# WHAT TO WORK ON
The required answer is an exact copy of the records below, without pictures.

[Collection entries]
=== Section Start ===

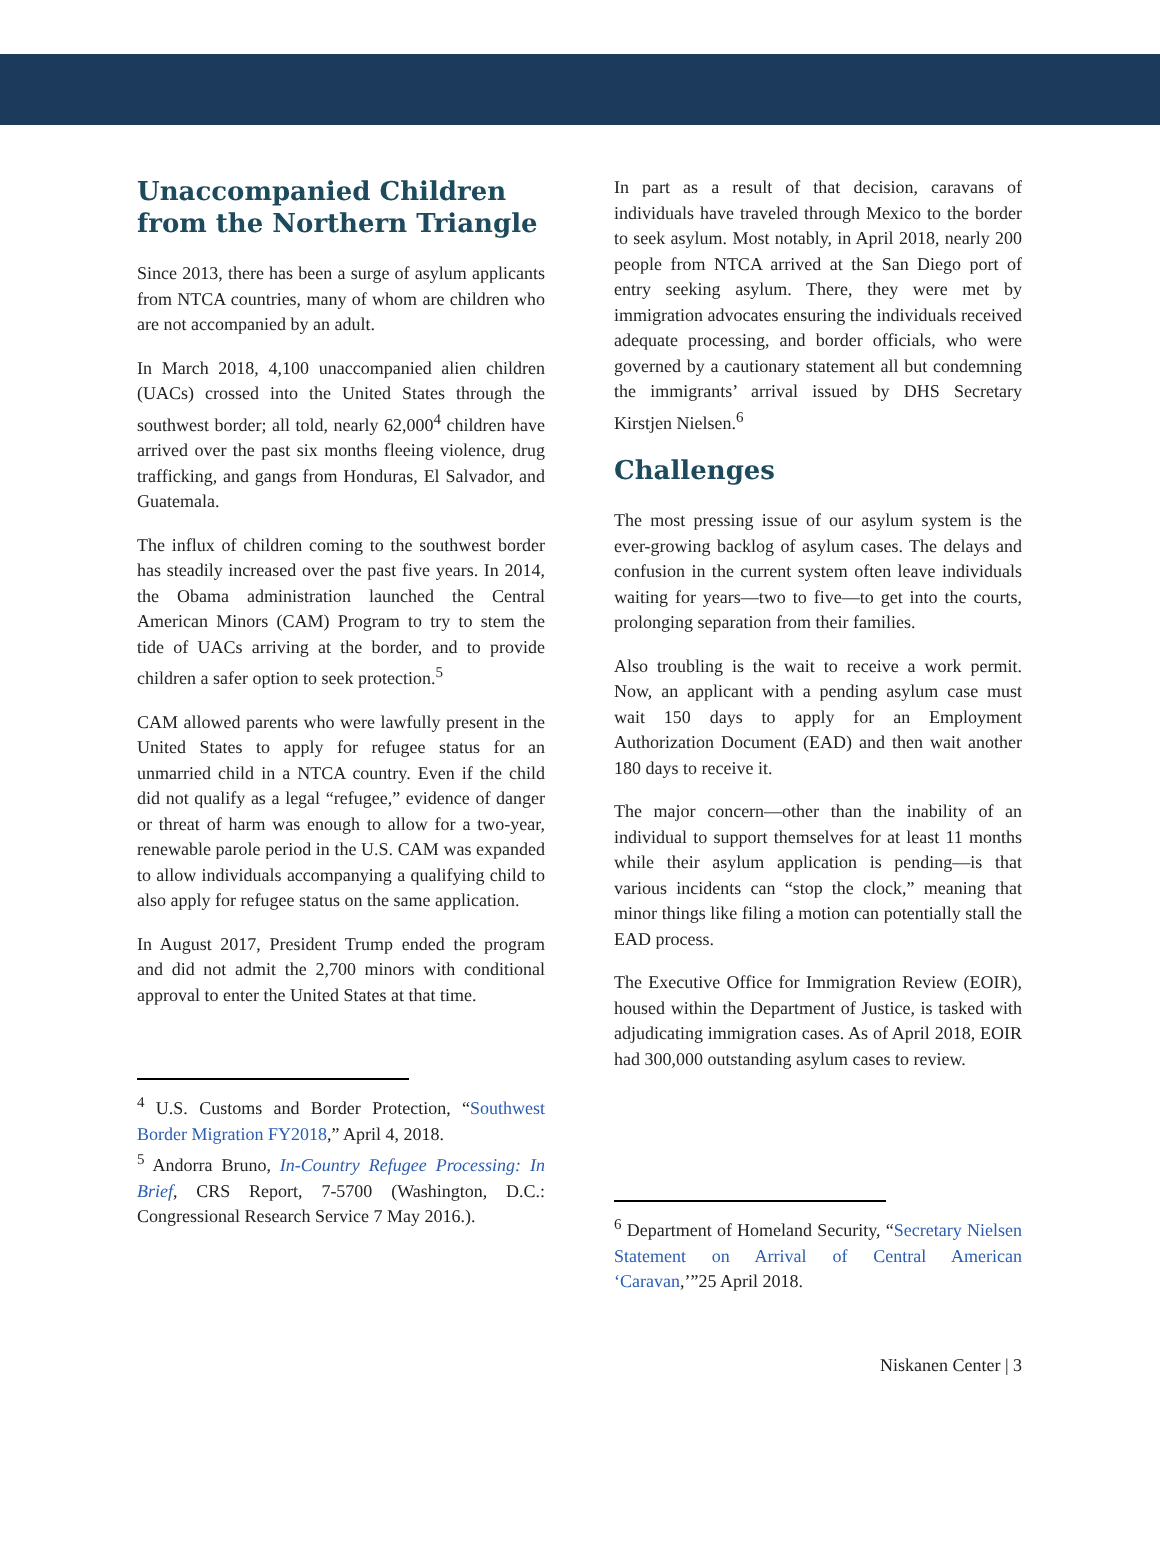Unaccompanied Children from the Northern Triangle
Since 2013, there has been a surge of asylum applicants from NTCA countries, many of whom are children who are not accompanied by an adult.
In March 2018, 4,100 unaccompanied alien children (UACs) crossed into the United States through the southwest border; all told, nearly 62,000<sup>4</sup> children have arrived over the past six months fleeing violence, drug trafficking, and gangs from Honduras, El Salvador, and Guatemala.
The influx of children coming to the southwest border has steadily increased over the past five years. In 2014, the Obama administration launched the Central American Minors (CAM) Program to try to stem the tide of UACs arriving at the border, and to provide children a safer option to seek protection.<sup>5</sup>
CAM allowed parents who were lawfully present in the United States to apply for refugee status for an unmarried child in a NTCA country. Even if the child did not qualify as a legal “refugee,” evidence of danger or threat of harm was enough to allow for a two-year, renewable parole period in the U.S. CAM was expanded to allow individuals accompanying a qualifying child to also apply for refugee status on the same application.
In August 2017, President Trump ended the program and did not admit the 2,700 minors with conditional approval to enter the United States at that time.
<sup>4</sup> U.S. Customs and Border Protection, “Southwest Border Migration FY2018,” April 4, 2018.
<sup>5</sup> Andorra Bruno, In-Country Refugee Processing: In Brief, CRS Report, 7-5700 (Washington, D.C.: Congressional Research Service 7 May 2016.).
In part as a result of that decision, caravans of individuals have traveled through Mexico to the border to seek asylum. Most notably, in April 2018, nearly 200 people from NTCA arrived at the San Diego port of entry seeking asylum. There, they were met by immigration advocates ensuring the individuals received adequate processing, and border officials, who were governed by a cautionary statement all but condemning the immigrants’ arrival issued by DHS Secretary Kirstjen Nielsen.<sup>6</sup>
Challenges
The most pressing issue of our asylum system is the ever-growing backlog of asylum cases. The delays and confusion in the current system often leave individuals waiting for years—two to five—to get into the courts, prolonging separation from their families.
Also troubling is the wait to receive a work permit. Now, an applicant with a pending asylum case must wait 150 days to apply for an Employment Authorization Document (EAD) and then wait another 180 days to receive it.
The major concern—other than the inability of an individual to support themselves for at least 11 months while their asylum application is pending—is that various incidents can “stop the clock,” meaning that minor things like filing a motion can potentially stall the EAD process.
The Executive Office for Immigration Review (EOIR), housed within the Department of Justice, is tasked with adjudicating immigration cases. As of April 2018, EOIR had 300,000 outstanding asylum cases to review.
<sup>6</sup> Department of Homeland Security, “Secretary Nielsen Statement on Arrival of Central American ‘Caravan,’”25 April 2018.
Niskanen Center | 3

=== Section End ===

# RESPONSE TO THIS EXERCISE
Unaccompanied Children from the Northern Triangle
Since 2013, there has been a surge of asylum applicants from NTCA countries, many of whom are children who are not accompanied by an adult.
In March 2018, 4,100 unaccompanied alien children (UACs) crossed into the United States through the southwest border; all told, nearly 62,000<sup>4</sup> children have arrived over the past six months fleeing violence, drug trafficking, and gangs from Honduras, El Salvador, and Guatemala.
The influx of children coming to the southwest border has steadily increased over the past five years. In 2014, the Obama administration launched the Central American Minors (CAM) Program to try to stem the tide of UACs arriving at the border, and to provide children a safer option to seek protection.<sup>5</sup>
CAM allowed parents who were lawfully present in the United States to apply for refugee status for an unmarried child in a NTCA country. Even if the child did not qualify as a legal “refugee,” evidence of danger or threat of harm was enough to allow for a two-year, renewable parole period in the U.S. CAM was expanded to allow individuals accompanying a qualifying child to also apply for refugee status on the same application.
In August 2017, President Trump ended the program and did not admit the 2,700 minors with conditional approval to enter the United States at that time.
<sup>4</sup> U.S. Customs and Border Protection, “Southwest Border Migration FY2018,” April 4, 2018.
<sup>5</sup> Andorra Bruno, In-Country Refugee Processing: In Brief, CRS Report, 7-5700 (Washington, D.C.: Congressional Research Service 7 May 2016.).
In part as a result of that decision, caravans of individuals have traveled through Mexico to the border to seek asylum. Most notably, in April 2018, nearly 200 people from NTCA arrived at the San Diego port of entry seeking asylum. There, they were met by immigration advocates ensuring the individuals received adequate processing, and border officials, who were governed by a cautionary statement all but condemning the immigrants’ arrival issued by DHS Secretary Kirstjen Nielsen.<sup>6</sup>
Challenges
The most pressing issue of our asylum system is the ever-growing backlog of asylum cases. The delays and confusion in the current system often leave individuals waiting for years—two to five—to get into the courts, prolonging separation from their families.
Also troubling is the wait to receive a work permit. Now, an applicant with a pending asylum case must wait 150 days to apply for an Employment Authorization Document (EAD) and then wait another 180 days to receive it.
The major concern—other than the inability of an individual to support themselves for at least 11 months while their asylum application is pending—is that various incidents can “stop the clock,” meaning that minor things like filing a motion can potentially stall the EAD process.
The Executive Office for Immigration Review (EOIR), housed within the Department of Justice, is tasked with adjudicating immigration cases. As of April 2018, EOIR had 300,000 outstanding asylum cases to review.
<sup>6</sup> Department of Homeland Security, “Secretary Nielsen Statement on Arrival of Central American ‘Caravan,’”25 April 2018.
Niskanen Center | 3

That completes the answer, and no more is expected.